Since October 2019, Jodi Hunter has been the Assistant Brewer at CCVK – Compañia de Cervezas Valle del Kahs in Madrid, Spain where she has faced several challenges since the beginning with a language barrier, but that hasn’t stopped her from learning the many aspects of brewing Spanish style craft beers. She feels that identifying and communicating fermentation is invaluable and essential, and is very excited about the White Labs – Many Flavors of Fermentation course. Jodi hopes to bring this knowledge and apply these principles within the American craft beer industry upon her return to the United States. She believes the key to success is through education and knowledge.

 

Ann Sandbrook, currently a Lab Specialist, has been working at Virginia Tech Analytical Services Lab in Blacksburg, Virginia since 2011. In addition to using TTB and AOAC testing methods on fermented beverages and working daily to troubleshoot quality problems with members, Ann also supports educational workshops both independently and in partnership with MBAA and ASBC. While she is familiar with analytical and sensory testing, she is looking forward to expanding her knowledge to brewing production. She plans to use her experience from White Labs – Reusing Yeast: Getting the Most from Your Culture course to elevate within the brewing industry and continue to provide educational opportunities by sharing her knowledge through industry workshops and events.

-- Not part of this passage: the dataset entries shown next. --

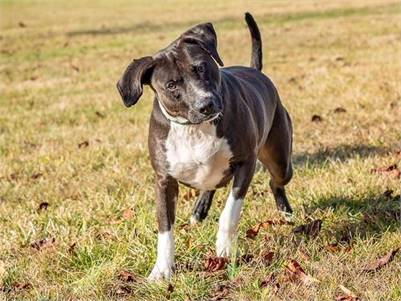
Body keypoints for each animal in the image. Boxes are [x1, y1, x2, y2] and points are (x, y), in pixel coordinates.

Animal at [117, 12, 292, 278]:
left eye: (200, 67)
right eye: (171, 85)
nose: (206, 105)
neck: (194, 128)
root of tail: (255, 71)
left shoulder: (245, 163)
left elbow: (230, 212)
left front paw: (224, 249)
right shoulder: (164, 180)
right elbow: (164, 228)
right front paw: (162, 269)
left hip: (280, 159)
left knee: (275, 181)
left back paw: (285, 212)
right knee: (210, 185)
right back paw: (199, 211)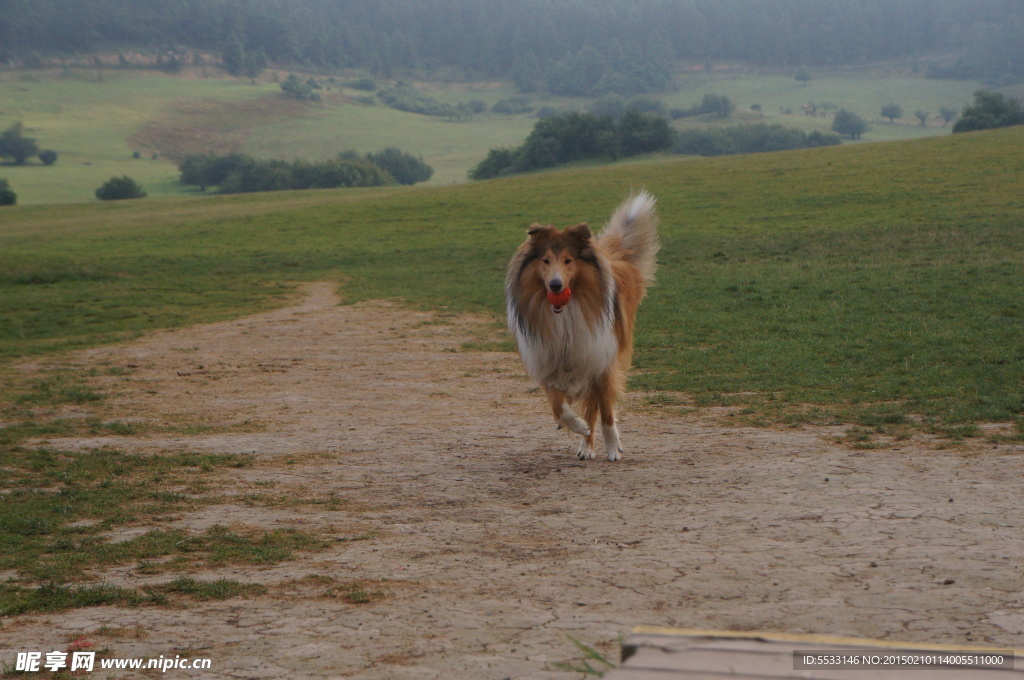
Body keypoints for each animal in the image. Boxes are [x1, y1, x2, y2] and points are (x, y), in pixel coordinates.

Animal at [503, 188, 655, 458]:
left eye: (568, 260)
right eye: (545, 260)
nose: (555, 286)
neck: (565, 313)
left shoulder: (601, 361)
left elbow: (606, 413)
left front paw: (613, 449)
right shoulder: (549, 362)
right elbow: (558, 407)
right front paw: (577, 426)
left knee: (596, 407)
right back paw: (585, 443)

White Labs – Sour Beer: Alternative Microbes and Fermentation Techniques: From traditional spontaneous fermentation to inoculation techniques and overviews of the major organisms used and found in sour beer we’ll review the behavior of select organisms and how to best utilize them in a sour program.

White Labs – The Many Flavors of Fermentation: The ability to effectively communicate fermentation attributes is crucial in brewing business. Through the use of video, slides, narration, and quizzes, this online class will explore ways to describe yeast-influenced flavor/aroma compounds, how yeast can manipulate other ingredients, and ways to establish brand identity through sensory. Students will develop a comprehensive vocabulary and the ability to clearly communicate fermentation profiles to staff and customers alike.

White Labs – Reusing Yeast: Getting the Most from Your Culture: Consistent fermentations and high-quality beer begin with healthy yeast and consistent pitch-rates. Join Joe Kurowski, White Labs head of brewing operations, in this course, which offers an in-depth look at how to best harvest and store yeast for optimal performance. Explore various fermentation-related topics such as pitch rates, best practices when looking at yeast health and ideal conditions for yeast storage. Ideal for staff who works in the cellar, this course also provides content that everyone working in a brewery setting should understand.